Michigan denies incentives application for $58 million movie

Director Doug Limon won’t be working in Michigan

The Michigan Film Office seems to be denying film incentive applications in order to stretch Gov. Rick Snyder’s proposed $25 million film cap for movies throughout the rest of the year.  

The state’s biggest incentive application of the year was denied was director Doug Liman’s (“Mr. and Mrs. Smith”) untitled movie for Paramount.  It would have spent $58 million in the state, hired 2,256 locals and received a $23 million rebate, reports 

The MFO told the News the reason for the denial was because the producers decided to move the project to another state — while a Paramount spokesperson said the MFO rejected the application.

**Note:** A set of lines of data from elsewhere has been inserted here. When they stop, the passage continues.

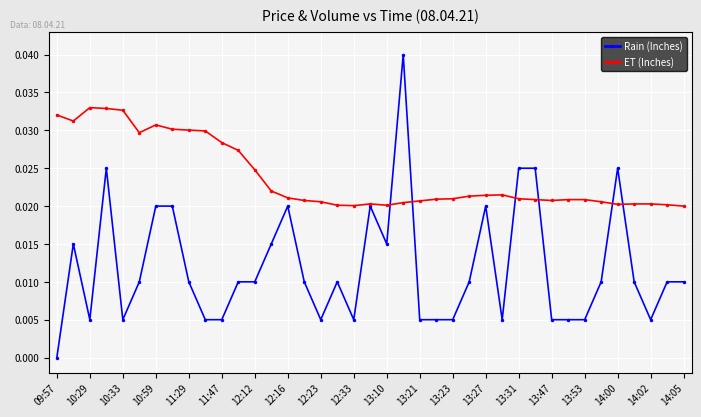

Which series has the widest spread of values?

Rain (Inches)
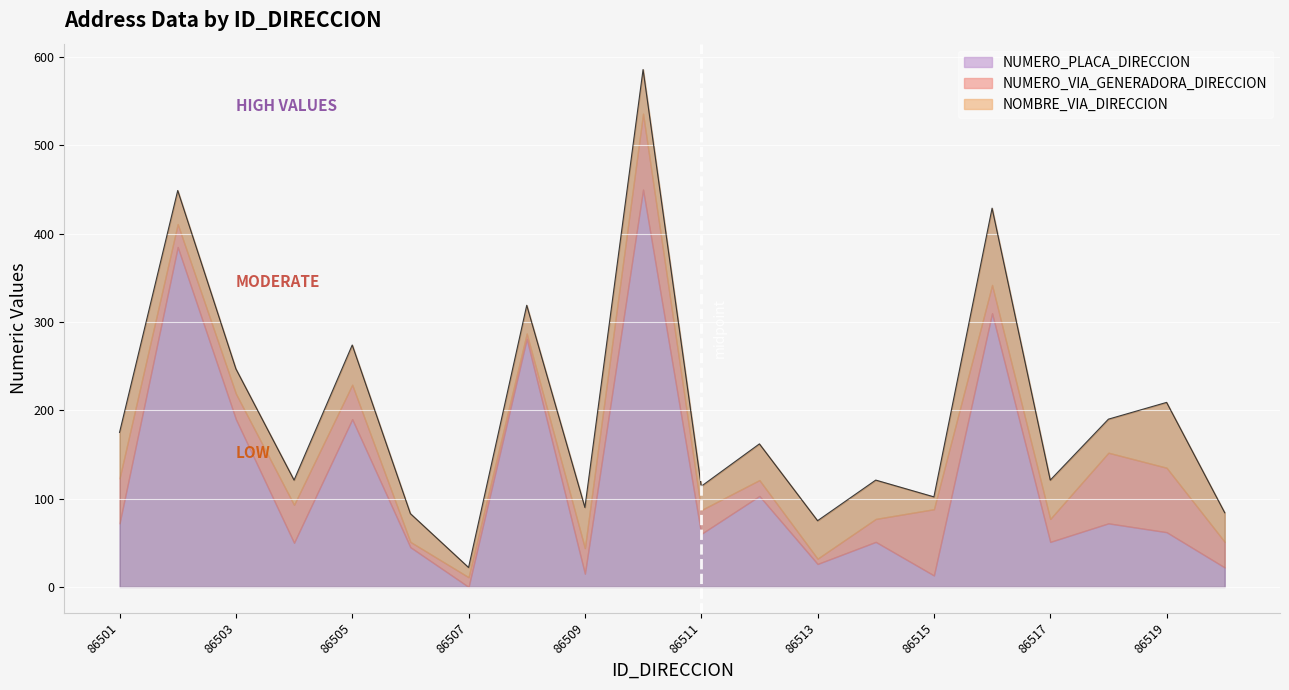

Rank the series at 86503 from lowest to highest value.

NOMBRE_VIA_DIRECCION, NUMERO_VIA_GENERADORA_DIRECCION, NUMERO_PLACA_DIRECCION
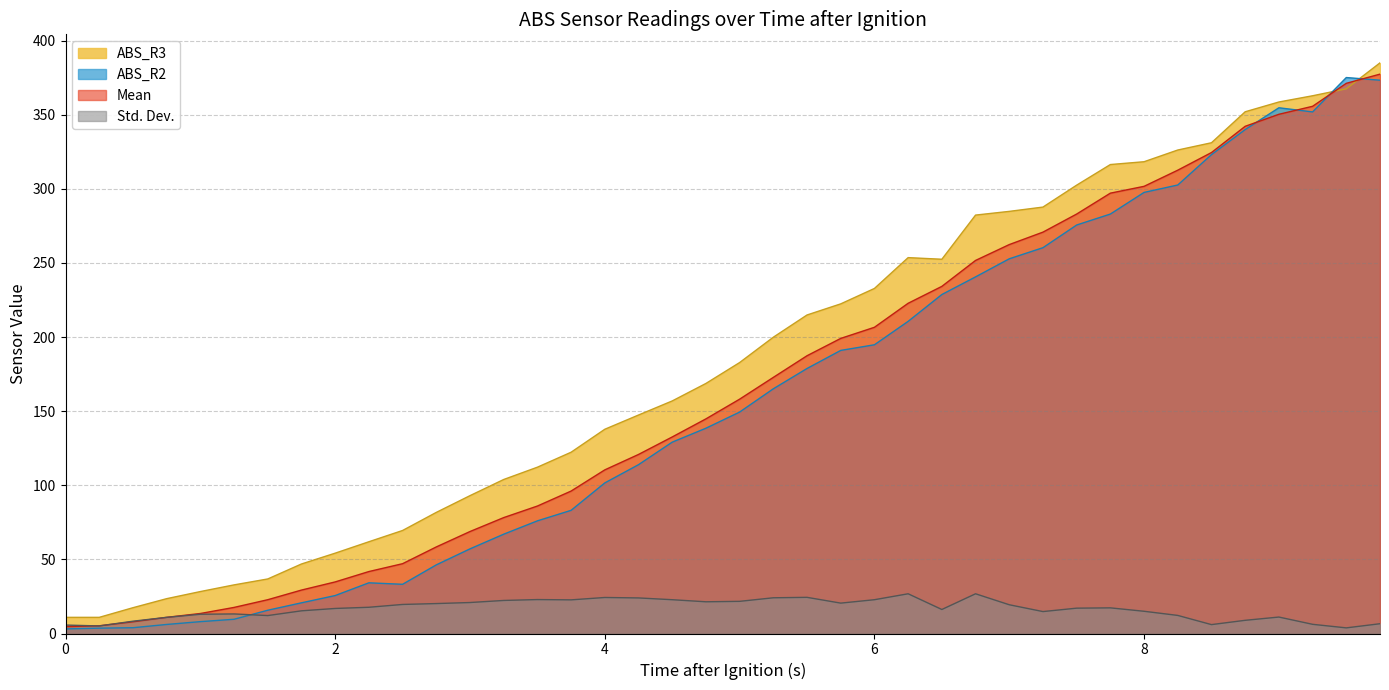

In ABS_R3, how many points are higher than both neighbors (excluding endpoints)?

1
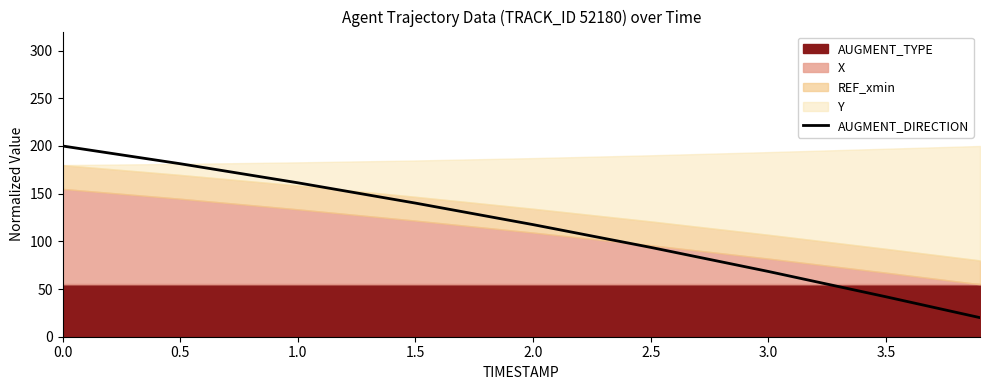

Reading left to right, extract all data points from this chart.

200.0	181.4	161.4	140.1	117.6	93.7	68.4	41.9	20.0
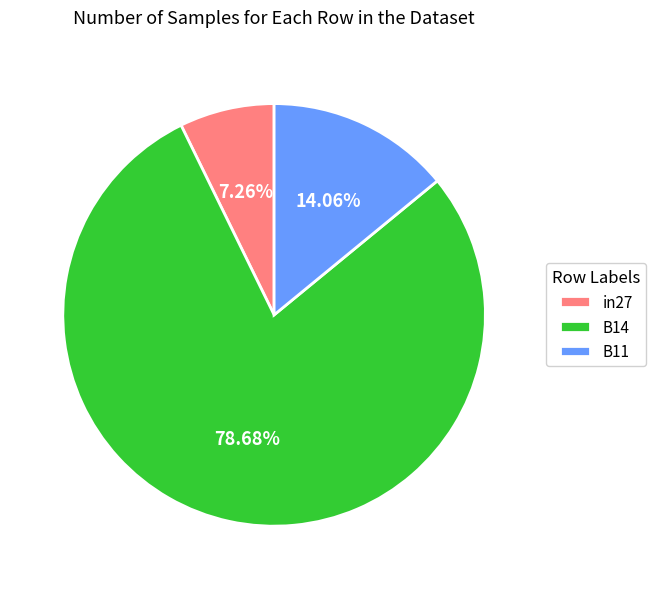

Combined, do B14 and in27 account for over 50%?

Yes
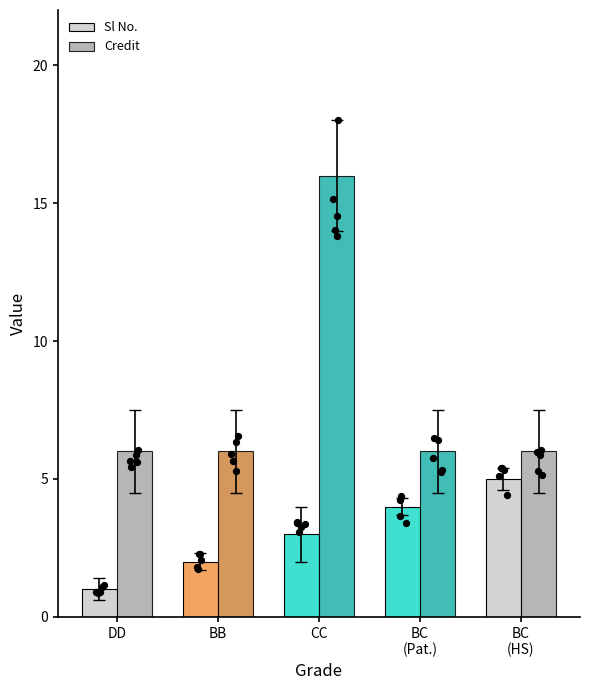

What are all the series names shown in the legend?

Sl No., Credit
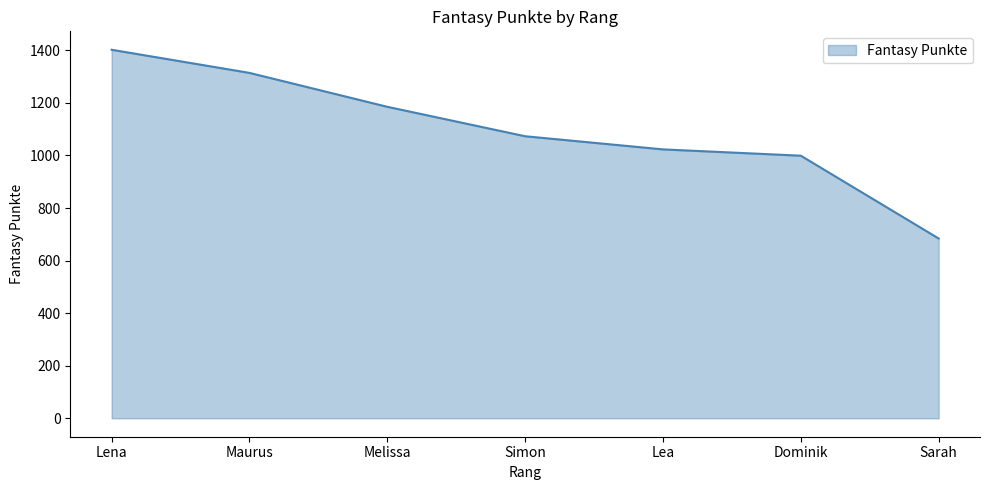

Is it true that the value at Lea is 571?

False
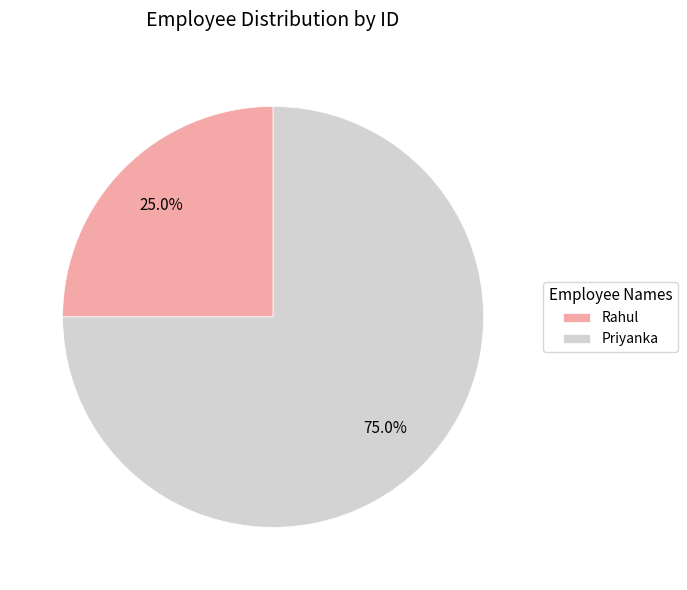

To the nearest percent, what is the difference between the largest and smallest slice percentages?

50%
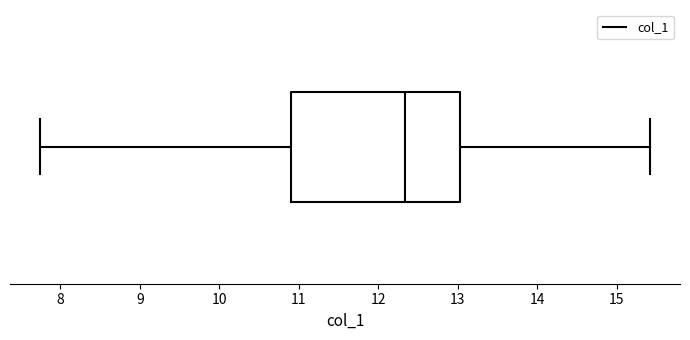

Transcribe this box plot: give where the median line is, the range the box spans, and where the two whiskers end, as read against the x-axis. The values are not printed on the chart, so give them approximately, as read against the axis.

median 12.3, box 10.9 to 13.0, whiskers 7.8 to 15.4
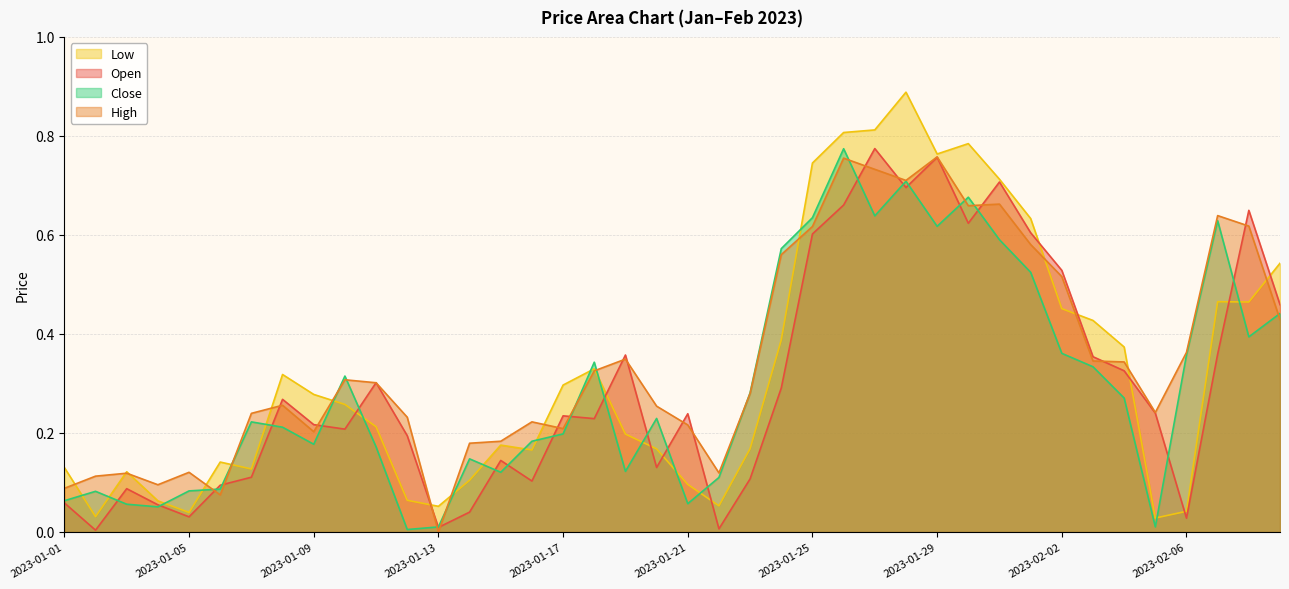

Is it true that Close equals 0.6 at 2023-02-07?

True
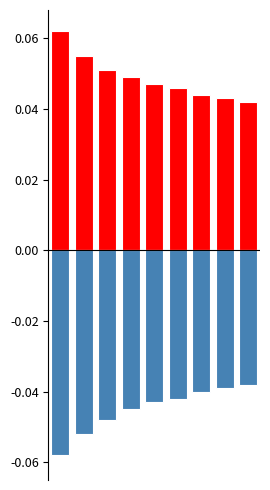

At which label does negative reach its peak?

8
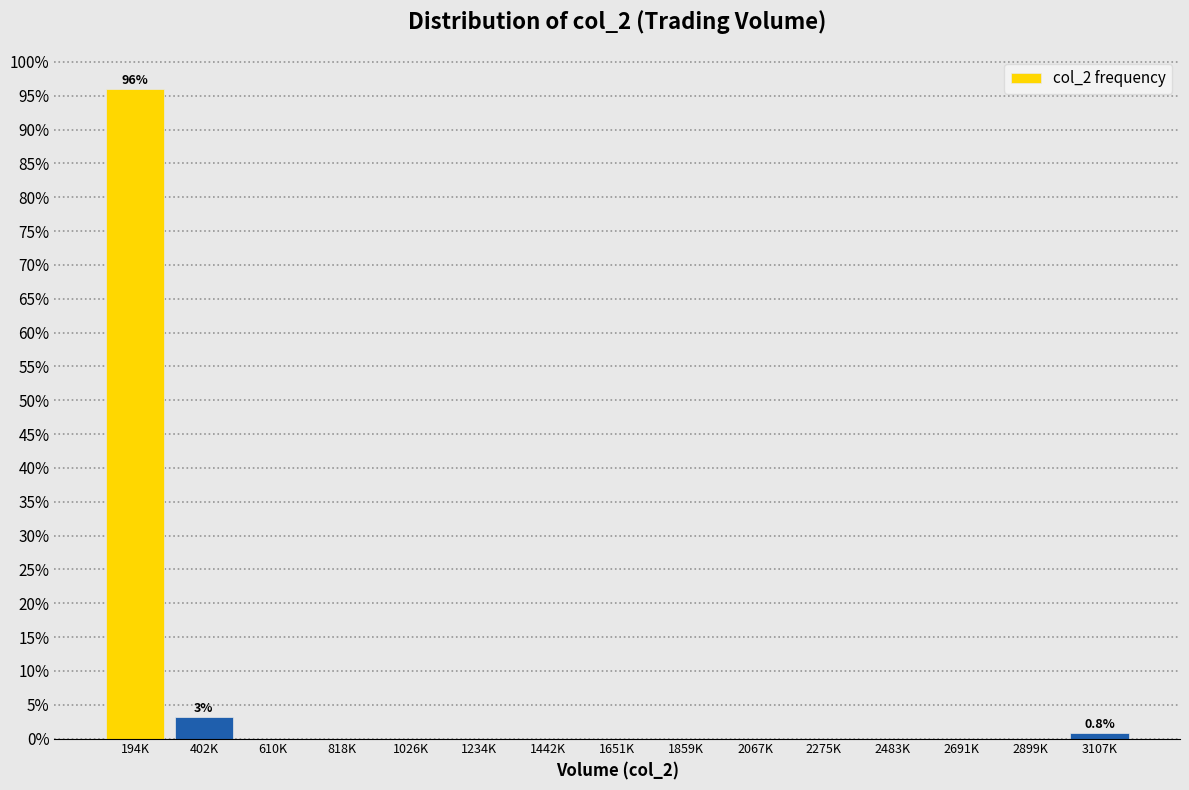

Reading right to left, what are all the values shown in this chart?

3107K=0.8	2899K=0.0	2691K=0.0	2483K=0.0	2275K=0.0	2067K=0.0	1859K=0.0	1651K=0.0	1442K=0.0	1234K=0.0	1026K=0.0	818K=0.0	610K=0.0	402K=3.2	194K=96.0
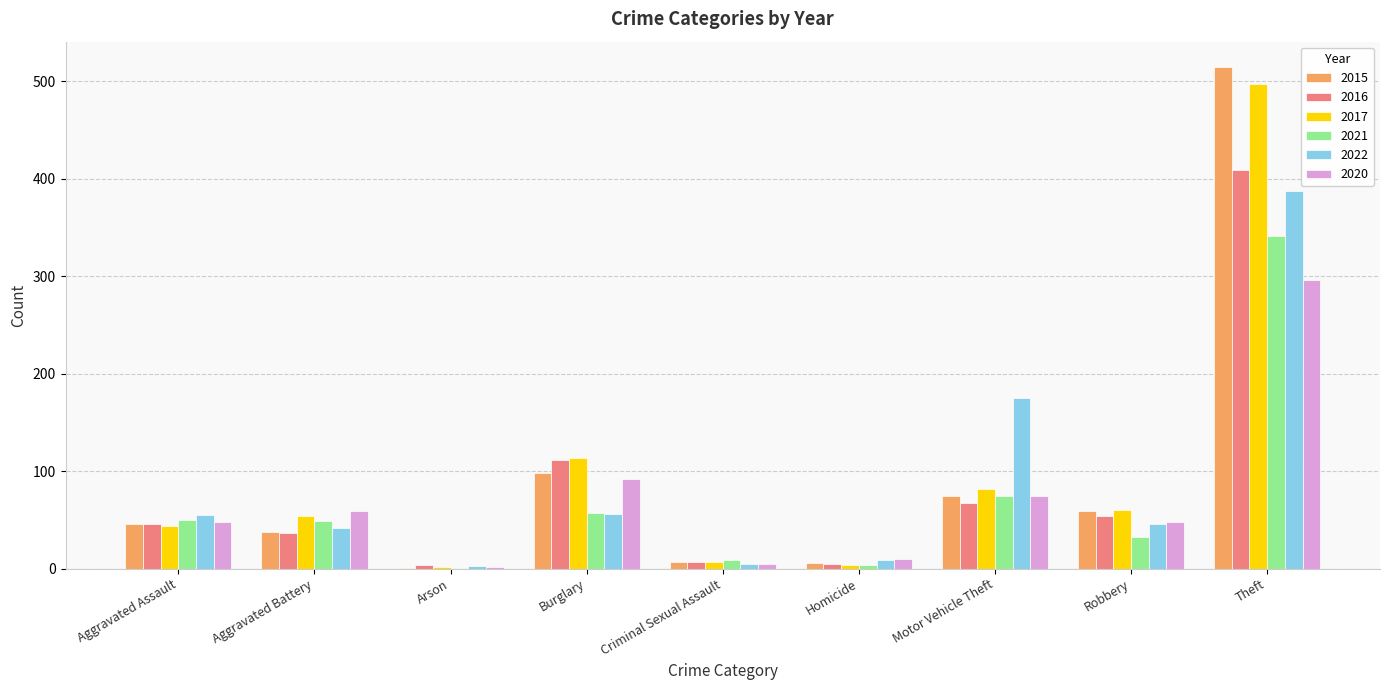

What is the difference between the 2016 values at Homicide and Aggravated Battery?

32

While the big one got away, two lower-budget movies, with much lower rebates, have been greenlighted.  

Judd Apatow $12.5 million comedy, “Five Year Engagement,” starring Emily Blunt and Jason Segel, was approved for a $5.2 million rebate and will shoot in Ann Arbor.

“Spy Kids:4,” starring Antonio Banderas and Jessica Alba, which was shot elsewhere, will get a $1.8 million rebate on roughly $4.5 million it will spend on conversion to 3D at Speedshape, a Birmingham post facility. 

Rejected applications cost Michigan million and thousands of jobs 

The Doug Liman film is among nine of 54 applications that were declined so far this year, according to MFO director Carrie Jones.

These nine projects had planned to spend a total of $155 million (the sum total of Illinois’ feature revenues), seeking $60.5 million in rebates, and would’ve hired as many as 4,730 locals.  

Other rejected Michigan-planned projects headed for states with assured tax credits. Among them: “The Avengers,” now in Ohio, would’ve spent $33.67 million in Michigan and hired 160 residents and TV miniseries “Undaunted Courage,” planned a $43.7 million spend and the hiring of 1,122 locals.  

In West Michigan, what would’ve been Curtis “50 Cent” Jackson’s fifth film, “Freelancers,” uprooted production from Grand Rapids and shoved off for New Orleans. It had expected to spend $8.24 million in Michigan.